Apply Oil to the Area
If the texture on the majority of your face is smooth, but the area around or on the sides of your nose is a little rough due to blackheads, you might consider an oil treatment. As counterintuitive as it might sound, the more you strip your skin of its natural oils, the more your skin will produce oils to compensate. In keeping with the philosophy that oil-based products are best for regulating sebum production, your textured, blackhead-speckled nose would experience less buildup with the regular use of facial oil. We recommend the Herbivore Botanicals Lapis Balancing Facial Oil ($72), which contains blue tansy (an antibacterial) and kukui nut oil (to balance oil production). Dab a bit of the oil on your T-zone, paying particular attention to your nose area, and over time the texture of your nose with smooth out with the rest of your skin.
Stock up on Vitamin C
One key ingredient for evening out skin tone also works to smooth out uneven texture. As skincare guru Ling Chan explains it, "adding vitamin C to your skincare routine will help improve skin texture by providing a powerful antioxidant to repair and defend the skin from environmental damage and restore suppleness while reducing pigmentation, scar tissue, and age spots." That defense is key if you want to avoid more texture problems down the line. We love SkinCeuticals's C E Ferulic ($165), which uses a blend of L-ascorbic acid (pure vitamin C), alpha-tocopherol (vitamin E), and ferulic acid (an antioxidant) to improve the texture of fine lines and wrinkles.
Meet the Expert
Ling Chan is a holistic esthetician and founder of the skincare line Ling New York. She specializes in the mind, body, and spirit connection through her practice and products.
Always Wear SPF
As Frank explained, sun exposure can cause uneven skin texture and pore-size, so taking the proper precautions to protect your skin with a minimum of SPF 30 when you're outside can prevent further damage down the line. We like Tatcha's Silken Pore Perfecting Sunscreen ($65). Add this to the endless laundry list of reasons that protecting your skin from the sun should always be your first priority.
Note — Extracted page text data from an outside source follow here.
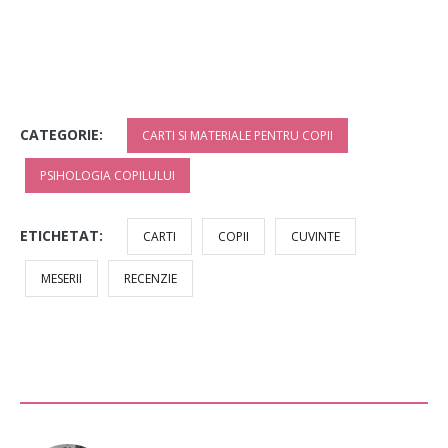
CATEGORIE:
CARTI SI MATERIALE PENTRU COPII
PSIHOLOGIA COPILULUI
ETICHETAT:
CARTI
COPII
CUVINTE
MESERII
RECENZIE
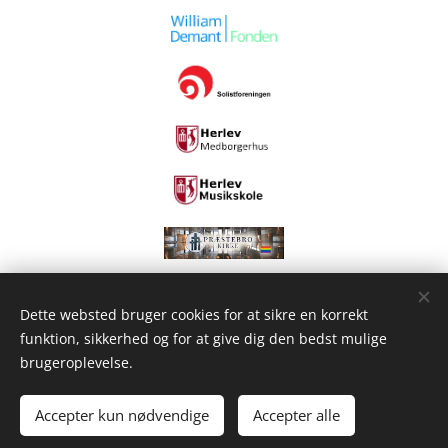
Dette websted bruger cookies for at sikre en korrekt
funktion, sikkerhed og for at give dig den bedst mulige
brugeroplevelse.
Accepter kun nødvendige
Accepter alle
Address Your Existing Scars
Part of tackling uneven skin texture is all about maintenance. Whether you have a new or existing scar, it’s important to diminish its appearance—especially those pesky ones that have a raised, discolored texture. With regular use, this refreshing, oil-free Derma E Scar Gel ($20) that’s filled with good-for-skin botanical extracts actually helps soften, smooth, and diminish the appearance of scars—but you have to be diligent to see results. Use a small amount two to three times a day and you’ll notice an improvement in as little as two months.
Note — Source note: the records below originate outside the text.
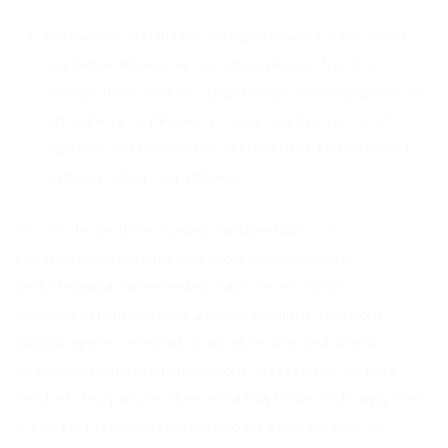
Możliwość aktualizacji oprogramowania: Land Rover
regularnie aktualizuje oprogramowanie Pivi Pro,
dodając nowe funkcje i poprawiając jego wydajność. To
oznacza, że użytkownicy mogą cieszyć się coraz
lepszymi możliwościami systemu bez konieczności
wymiany całego urządzenia.
Pivi Pro to nie tylko system multimedialny – to
kompleksowe rozwiązanie, które podnosi jakość
podróżowania samochodem Land Rover. Dzięki
intuicyjnemu interfejsowi, zaawansowanym funkcjom
nawigacyjnym i integracji z urządzeniami mobilnymi,
system ten zapewnia kierowcom i pasażerom wygodę,
komfort i bezpieczeństwo na każdej trasie. To kolejny krok
w kierunku innowacyjnej mobilności, który sprawia, że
Get a Micro-Needling Treatment
Micro-needling is a favorite among beauty editors because of the quick and noticeable results for scarring and general uneven texture. Just like the name says, the process requires the use of small needles to create tiny punctures in the skin. These micro-injuries cause your skin to go into repair mode, which increases its collagen production and reduces the appearance of pores, acne scars, and fine lines for a smoother texture overall. It also allows for better absorption, which means your skincare products will work more effectively following a treatment, too. Though you'll see greater results from an in-office micro-needling treatment, which uses an oscillating derma-pen that allows for deeper penetration of the epidermis (the outer layer of skin), you can also try using an at-home device in a similar process called derma-rolling.
We recommend trying the Stacked Skincare Micro-Roller ($30). Use it at home once a month up to a couple of times a week, based on your skin type and your skin's needs. To use a derma-roller, gently glide it across your skin in all directions to cover the entire area. Follow it with hydrating serums, and your complexion will be noticeably smoother and plumper than before.